### Exercise prompt
Please print the entries below exactly, from the line with "1031 669 5.12" through the line with "32 574 3.78", including both of those lines and leaving out all others.

### Extracted records
- - -

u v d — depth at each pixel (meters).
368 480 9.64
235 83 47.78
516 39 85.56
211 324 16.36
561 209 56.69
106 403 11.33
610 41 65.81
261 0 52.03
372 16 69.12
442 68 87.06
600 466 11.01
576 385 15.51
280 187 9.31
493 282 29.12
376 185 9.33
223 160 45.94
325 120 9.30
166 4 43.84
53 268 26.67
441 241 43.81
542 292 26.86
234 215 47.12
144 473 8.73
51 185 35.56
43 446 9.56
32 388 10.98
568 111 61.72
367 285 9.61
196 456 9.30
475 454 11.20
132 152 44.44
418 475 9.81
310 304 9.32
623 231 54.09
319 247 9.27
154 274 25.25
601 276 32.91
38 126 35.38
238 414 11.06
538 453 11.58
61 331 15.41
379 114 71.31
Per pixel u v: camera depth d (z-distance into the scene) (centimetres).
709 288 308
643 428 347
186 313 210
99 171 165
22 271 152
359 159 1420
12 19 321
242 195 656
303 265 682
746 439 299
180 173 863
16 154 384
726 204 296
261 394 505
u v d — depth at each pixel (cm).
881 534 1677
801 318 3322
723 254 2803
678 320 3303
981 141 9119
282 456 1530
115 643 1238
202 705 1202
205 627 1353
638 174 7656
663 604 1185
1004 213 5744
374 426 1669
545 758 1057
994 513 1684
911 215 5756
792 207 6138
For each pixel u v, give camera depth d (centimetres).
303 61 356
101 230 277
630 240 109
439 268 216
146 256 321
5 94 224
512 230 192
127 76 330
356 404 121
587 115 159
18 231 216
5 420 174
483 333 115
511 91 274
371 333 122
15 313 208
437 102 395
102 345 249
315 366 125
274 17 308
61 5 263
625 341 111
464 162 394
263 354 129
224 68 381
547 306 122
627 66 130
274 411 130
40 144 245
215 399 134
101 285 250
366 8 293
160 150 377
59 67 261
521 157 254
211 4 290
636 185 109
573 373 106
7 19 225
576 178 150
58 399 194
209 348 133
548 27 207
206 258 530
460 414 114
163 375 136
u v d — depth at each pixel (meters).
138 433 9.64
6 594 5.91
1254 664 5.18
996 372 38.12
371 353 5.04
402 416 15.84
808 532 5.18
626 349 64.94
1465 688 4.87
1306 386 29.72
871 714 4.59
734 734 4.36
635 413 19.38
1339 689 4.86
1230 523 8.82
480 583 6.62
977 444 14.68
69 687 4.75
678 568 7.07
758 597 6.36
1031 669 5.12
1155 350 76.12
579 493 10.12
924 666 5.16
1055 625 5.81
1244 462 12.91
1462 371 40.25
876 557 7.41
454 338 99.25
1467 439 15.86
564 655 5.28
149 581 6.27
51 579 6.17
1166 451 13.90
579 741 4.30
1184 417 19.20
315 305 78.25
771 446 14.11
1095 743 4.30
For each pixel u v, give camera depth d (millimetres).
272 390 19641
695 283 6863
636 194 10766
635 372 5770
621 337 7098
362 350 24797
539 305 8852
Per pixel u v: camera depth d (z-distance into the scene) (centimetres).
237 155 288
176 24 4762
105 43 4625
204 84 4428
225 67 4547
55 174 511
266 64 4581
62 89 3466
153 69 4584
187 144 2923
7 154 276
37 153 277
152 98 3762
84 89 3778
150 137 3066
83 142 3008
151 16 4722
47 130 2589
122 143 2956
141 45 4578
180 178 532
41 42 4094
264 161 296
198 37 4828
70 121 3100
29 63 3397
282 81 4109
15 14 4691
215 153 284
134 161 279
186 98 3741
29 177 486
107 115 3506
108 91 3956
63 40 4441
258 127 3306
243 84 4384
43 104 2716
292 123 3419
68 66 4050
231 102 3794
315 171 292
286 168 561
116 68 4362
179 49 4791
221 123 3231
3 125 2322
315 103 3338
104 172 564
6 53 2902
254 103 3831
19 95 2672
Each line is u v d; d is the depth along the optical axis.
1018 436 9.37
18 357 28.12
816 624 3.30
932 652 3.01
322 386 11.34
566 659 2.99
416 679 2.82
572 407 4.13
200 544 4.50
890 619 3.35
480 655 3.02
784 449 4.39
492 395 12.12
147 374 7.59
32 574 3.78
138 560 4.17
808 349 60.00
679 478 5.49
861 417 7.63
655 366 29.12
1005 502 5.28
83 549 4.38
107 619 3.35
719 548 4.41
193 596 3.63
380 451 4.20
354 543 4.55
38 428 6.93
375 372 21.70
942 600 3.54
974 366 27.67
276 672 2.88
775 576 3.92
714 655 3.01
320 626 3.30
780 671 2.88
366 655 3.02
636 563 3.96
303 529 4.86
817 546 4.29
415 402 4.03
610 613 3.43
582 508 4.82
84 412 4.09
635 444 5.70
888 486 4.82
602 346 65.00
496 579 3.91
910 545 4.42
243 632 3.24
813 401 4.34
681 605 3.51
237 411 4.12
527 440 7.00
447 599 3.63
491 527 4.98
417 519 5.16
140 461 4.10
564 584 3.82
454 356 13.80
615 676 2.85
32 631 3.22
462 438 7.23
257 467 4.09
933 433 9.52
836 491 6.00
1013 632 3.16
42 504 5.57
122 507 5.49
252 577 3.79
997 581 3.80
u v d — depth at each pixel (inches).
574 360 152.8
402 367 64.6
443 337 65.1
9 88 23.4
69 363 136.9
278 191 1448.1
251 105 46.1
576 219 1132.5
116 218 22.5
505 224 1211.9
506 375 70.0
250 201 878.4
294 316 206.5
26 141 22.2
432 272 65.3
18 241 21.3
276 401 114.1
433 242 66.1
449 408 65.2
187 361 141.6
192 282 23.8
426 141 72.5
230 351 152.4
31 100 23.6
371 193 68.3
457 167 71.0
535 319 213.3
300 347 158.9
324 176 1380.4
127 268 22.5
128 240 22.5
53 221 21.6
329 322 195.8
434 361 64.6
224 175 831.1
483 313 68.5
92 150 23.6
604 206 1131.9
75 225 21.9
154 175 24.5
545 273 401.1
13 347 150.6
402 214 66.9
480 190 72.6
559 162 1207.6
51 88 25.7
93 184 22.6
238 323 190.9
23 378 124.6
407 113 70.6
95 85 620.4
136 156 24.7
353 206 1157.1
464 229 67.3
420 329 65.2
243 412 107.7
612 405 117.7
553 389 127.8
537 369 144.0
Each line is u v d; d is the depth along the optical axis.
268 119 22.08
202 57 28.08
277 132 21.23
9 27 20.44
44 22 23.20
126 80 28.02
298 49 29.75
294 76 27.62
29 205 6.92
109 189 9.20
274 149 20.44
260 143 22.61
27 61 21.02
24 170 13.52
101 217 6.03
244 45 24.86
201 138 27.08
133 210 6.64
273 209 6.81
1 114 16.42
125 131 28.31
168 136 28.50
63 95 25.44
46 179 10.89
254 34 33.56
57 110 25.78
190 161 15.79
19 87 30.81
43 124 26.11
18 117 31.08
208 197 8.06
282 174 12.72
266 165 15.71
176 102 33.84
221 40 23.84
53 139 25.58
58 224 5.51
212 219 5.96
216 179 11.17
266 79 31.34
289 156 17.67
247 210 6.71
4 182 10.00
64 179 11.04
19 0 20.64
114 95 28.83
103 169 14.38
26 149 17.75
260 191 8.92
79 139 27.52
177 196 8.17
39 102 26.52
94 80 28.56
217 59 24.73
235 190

- - -

### Answer to this task
1031 669 5.12
1155 350 76.12
579 493 10.12
924 666 5.16
1055 625 5.81
1244 462 12.91
1462 371 40.25
876 557 7.41
454 338 99.25
1467 439 15.86
564 655 5.28
149 581 6.27
51 579 6.17
1166 451 13.90
579 741 4.30
1184 417 19.20
315 305 78.25
771 446 14.11
1095 743 4.30
For each pixel u v, give camera depth d (millimetres).
272 390 19641
695 283 6863
636 194 10766
635 372 5770
621 337 7098
362 350 24797
539 305 8852
Per pixel u v: camera depth d (z-distance into the scene) (centimetres).
237 155 288
176 24 4762
105 43 4625
204 84 4428
225 67 4547
55 174 511
266 64 4581
62 89 3466
153 69 4584
187 144 2923
7 154 276
37 153 277
152 98 3762
84 89 3778
150 137 3066
83 142 3008
151 16 4722
47 130 2589
122 143 2956
141 45 4578
180 178 532
41 42 4094
264 161 296
198 37 4828
70 121 3100
29 63 3397
282 81 4109
15 14 4691
215 153 284
134 161 279
186 98 3741
29 177 486
107 115 3506
108 91 3956
63 40 4441
258 127 3306
243 84 4384
43 104 2716
292 123 3419
68 66 4050
231 102 3794
315 171 292
286 168 561
116 68 4362
179 49 4791
221 123 3231
3 125 2322
315 103 3338
104 172 564
6 53 2902
254 103 3831
19 95 2672
Each line is u v d; d is the depth along the optical axis.
1018 436 9.37
18 357 28.12
816 624 3.30
932 652 3.01
322 386 11.34
566 659 2.99
416 679 2.82
572 407 4.13
200 544 4.50
890 619 3.35
480 655 3.02
784 449 4.39
492 395 12.12
147 374 7.59
32 574 3.78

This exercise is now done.